Task details: In the passage on the five dimensions of impact, which five dimensions did the Impact Management Project develop?

The five dimensions of impact provide the answer. Developed by the Impact Management Project (IMP), these five dimensions — What, Who, How Much, Contribution, and Risk — give every organization a universal structure for defining, measuring, and communicating genuine impact on stakeholders.
This article explains each dimension, shows why most organizations only measure two or three of the five, and demonstrates how AI-native analysis makes all five dimensions operationally practical for the first time.
Organizations spend 80% of their time cleaning data instead of analyzing it. Most use only 5% of available context for decisions. And while 76% of nonprofits say impact measurement is a priority, only 29% do it effectively.
The problem is not the framework. The IMP five dimensions are conceptually clear. The problem is that most organizations adopt the five dimensions as a reporting taxonomy — a way to organize their annual report — without connecting them to actual data collection instruments and analysis workflows.

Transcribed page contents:
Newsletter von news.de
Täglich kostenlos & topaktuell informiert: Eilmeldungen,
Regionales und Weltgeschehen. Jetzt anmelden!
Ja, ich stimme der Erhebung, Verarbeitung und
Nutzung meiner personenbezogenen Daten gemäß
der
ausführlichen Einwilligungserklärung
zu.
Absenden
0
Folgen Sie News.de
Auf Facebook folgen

Result: What, Who, How Much, Contribution, and Risk.